Lauren stepped away from the car and made a phone call.
“Detective Weathers,” Jimmy said.
“It’s Lauren. We’ve got another one.”
“Where?”
“In the Vero jurisdiction, out at the fairgrounds.”
“He’s moving around, then.”
“Yes. I want to know where Bruno was last night. Can you find out without alerting him that he’s a suspect?”
“I already know,” Jimmy said. “I left here a little after midnight, and he had just arrived, said he was going to be working all night on personnel files. He’s gone, now; probably at home asleep.”
“That’s interesting,” Lauren said. “Was anybody else in the station last night?”
“Just the switchboard operator; everybody else would have been on patrol until the shift change, at eight a.m.”
“Would the operator have seen Bruno there?”
“Probably not; she’s in her own space, with the door closed. She has to stay by the switchboard in case of a nine-one-one call, and she has her own john back there.”
“What does Bruno drive?”
“An unmarked Crown Vic cruiser, dark blue. I noticed when I left last night that the keys were in it. I suppose you could make a case that somebody took the car and returned it later, but that’s kind of far-fetched, isn’t it?”
“Yes, it is.”
“You need me out there?”
“No, I’ll ask the DIC, Ed Rankin, to fax you a copy of his report. The ME just left; you can get his report later today, probably. I’ll talk to you later, Jimmy.” Lauren closed her phone and noticed that Hurd Wallace was standing a few yards away, looking down. She walked over to him. “Got something?”
“Maybe we got lucky,” Hurd said, pointing down. “There was some rain last evening, and there’s a bare spot in the grass right here. Look at that tire print.”
Lauren looked down. “Nice and clear,” she said, “and it looks like there’s a cut in the tire.” She moved along a few feet. “Here it is again, from when the tire turned. It’s a right tire.”
“Let’s get a cast of that track,” Hurd said.
33
Teddy was working in the kitchen when the chime went off, signaling a car entering the driveway. That would be Lauren, he guessed, but he still went to the door and looked outside to be sure. She was spending more and more time at his house; some of her clothes were in his closet and chest of drawers. He liked that.

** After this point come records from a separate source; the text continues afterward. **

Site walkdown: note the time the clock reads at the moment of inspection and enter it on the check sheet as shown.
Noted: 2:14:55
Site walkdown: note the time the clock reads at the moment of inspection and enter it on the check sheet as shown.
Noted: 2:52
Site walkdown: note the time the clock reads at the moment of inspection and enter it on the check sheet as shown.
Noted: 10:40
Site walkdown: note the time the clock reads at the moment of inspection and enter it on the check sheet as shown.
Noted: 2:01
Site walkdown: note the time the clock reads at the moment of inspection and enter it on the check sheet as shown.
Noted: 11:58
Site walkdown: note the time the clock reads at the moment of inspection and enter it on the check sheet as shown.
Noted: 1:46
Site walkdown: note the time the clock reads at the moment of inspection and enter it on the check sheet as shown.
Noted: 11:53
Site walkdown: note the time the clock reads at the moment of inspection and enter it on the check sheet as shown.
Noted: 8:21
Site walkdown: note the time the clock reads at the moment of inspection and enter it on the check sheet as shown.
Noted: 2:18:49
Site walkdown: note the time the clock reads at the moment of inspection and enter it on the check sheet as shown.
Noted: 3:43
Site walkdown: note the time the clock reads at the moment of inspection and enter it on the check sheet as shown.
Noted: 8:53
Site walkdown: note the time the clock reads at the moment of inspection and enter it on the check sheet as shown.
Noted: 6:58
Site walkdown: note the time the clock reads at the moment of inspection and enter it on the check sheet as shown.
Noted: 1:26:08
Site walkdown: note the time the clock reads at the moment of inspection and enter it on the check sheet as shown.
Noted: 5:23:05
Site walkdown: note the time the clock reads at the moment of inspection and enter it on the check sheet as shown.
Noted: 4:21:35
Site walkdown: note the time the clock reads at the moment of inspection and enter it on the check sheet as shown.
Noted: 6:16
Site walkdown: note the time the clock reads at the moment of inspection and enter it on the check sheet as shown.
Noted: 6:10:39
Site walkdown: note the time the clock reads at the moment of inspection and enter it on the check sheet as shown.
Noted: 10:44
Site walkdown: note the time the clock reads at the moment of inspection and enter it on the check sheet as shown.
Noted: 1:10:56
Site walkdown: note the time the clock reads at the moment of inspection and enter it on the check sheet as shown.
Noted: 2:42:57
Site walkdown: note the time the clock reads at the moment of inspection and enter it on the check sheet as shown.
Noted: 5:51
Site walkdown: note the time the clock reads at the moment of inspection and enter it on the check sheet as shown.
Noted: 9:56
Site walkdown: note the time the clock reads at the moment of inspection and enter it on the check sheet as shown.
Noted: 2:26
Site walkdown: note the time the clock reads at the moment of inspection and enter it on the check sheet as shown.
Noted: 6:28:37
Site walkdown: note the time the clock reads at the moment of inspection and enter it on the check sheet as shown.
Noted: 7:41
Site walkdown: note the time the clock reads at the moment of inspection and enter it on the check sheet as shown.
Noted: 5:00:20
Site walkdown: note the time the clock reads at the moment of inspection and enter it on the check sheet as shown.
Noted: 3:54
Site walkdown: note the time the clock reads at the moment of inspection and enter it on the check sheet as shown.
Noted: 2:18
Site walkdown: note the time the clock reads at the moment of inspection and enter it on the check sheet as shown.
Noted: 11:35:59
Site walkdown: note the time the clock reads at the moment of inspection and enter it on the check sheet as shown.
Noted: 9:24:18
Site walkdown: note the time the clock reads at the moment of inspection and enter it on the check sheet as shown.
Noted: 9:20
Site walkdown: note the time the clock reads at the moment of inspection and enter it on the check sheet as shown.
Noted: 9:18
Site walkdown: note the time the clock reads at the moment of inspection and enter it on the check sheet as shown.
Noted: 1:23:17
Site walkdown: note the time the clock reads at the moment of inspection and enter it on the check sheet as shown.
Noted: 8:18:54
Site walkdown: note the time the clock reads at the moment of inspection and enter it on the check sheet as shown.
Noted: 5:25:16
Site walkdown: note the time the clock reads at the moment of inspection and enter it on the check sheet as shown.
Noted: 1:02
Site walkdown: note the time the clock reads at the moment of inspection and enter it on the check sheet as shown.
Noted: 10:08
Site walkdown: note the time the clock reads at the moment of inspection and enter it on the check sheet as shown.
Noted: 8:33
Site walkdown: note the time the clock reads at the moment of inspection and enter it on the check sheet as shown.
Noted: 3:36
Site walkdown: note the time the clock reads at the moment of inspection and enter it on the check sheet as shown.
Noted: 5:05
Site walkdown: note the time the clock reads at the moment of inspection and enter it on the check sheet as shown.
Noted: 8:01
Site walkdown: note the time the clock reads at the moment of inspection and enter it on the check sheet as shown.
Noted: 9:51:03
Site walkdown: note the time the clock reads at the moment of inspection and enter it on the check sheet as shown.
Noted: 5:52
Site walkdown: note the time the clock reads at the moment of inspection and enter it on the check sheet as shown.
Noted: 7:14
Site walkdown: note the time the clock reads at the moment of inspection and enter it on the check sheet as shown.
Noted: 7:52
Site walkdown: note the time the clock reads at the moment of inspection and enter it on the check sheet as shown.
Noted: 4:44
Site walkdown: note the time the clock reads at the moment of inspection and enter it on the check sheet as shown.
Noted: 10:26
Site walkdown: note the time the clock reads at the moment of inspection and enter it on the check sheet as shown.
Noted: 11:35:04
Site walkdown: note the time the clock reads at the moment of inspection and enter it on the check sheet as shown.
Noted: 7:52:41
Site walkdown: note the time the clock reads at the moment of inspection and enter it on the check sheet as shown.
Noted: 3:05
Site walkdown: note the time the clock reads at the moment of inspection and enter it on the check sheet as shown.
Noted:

Lauren came in the door and gave him a wet kiss. “Whatever that is smells good,” she said.
“It’s only meat loaf.”
“My favorite!”
“Then you came to the right place.”
“I know I did.”
“How was your day?”
“Another murder,” she said. “Out at the fairgrounds, west of town. A young woman who worked as a ticket seller at the Indian River Mall cineplex.”
“Any new clues?”
“We may have gotten a break,” she said. “We know that Bruno said he was working all night at the police station, and there was nobody there who could give him an alibi. We also found a tire track with a cut in the tread.”
“Is that tire on Bruno’s car?”
“We don’t know,” she said. “Hurd and I drove past his house, and his car was parked in the driveway, so we had a look at the tires. We couldn’t see a cut, but it could have been on the ground, and we couldn’t move the car without a warrant. Of course, we don’t have enough evidence to get a warrant.”
“And while you’re waiting for enough evidence, he could kill a few more women.”
“Please don’t say that,” she said. “That’s my worst nightmare.”
Teddy fixed them a drink and handed her one. She took a stool at the kitchen counter. “I’m getting tired of looking at corpses,” Lauren said. “This one was posed in the driver’s seat, kneeling.”
“I think I get that picture,” Teddy said. “No more details, please.”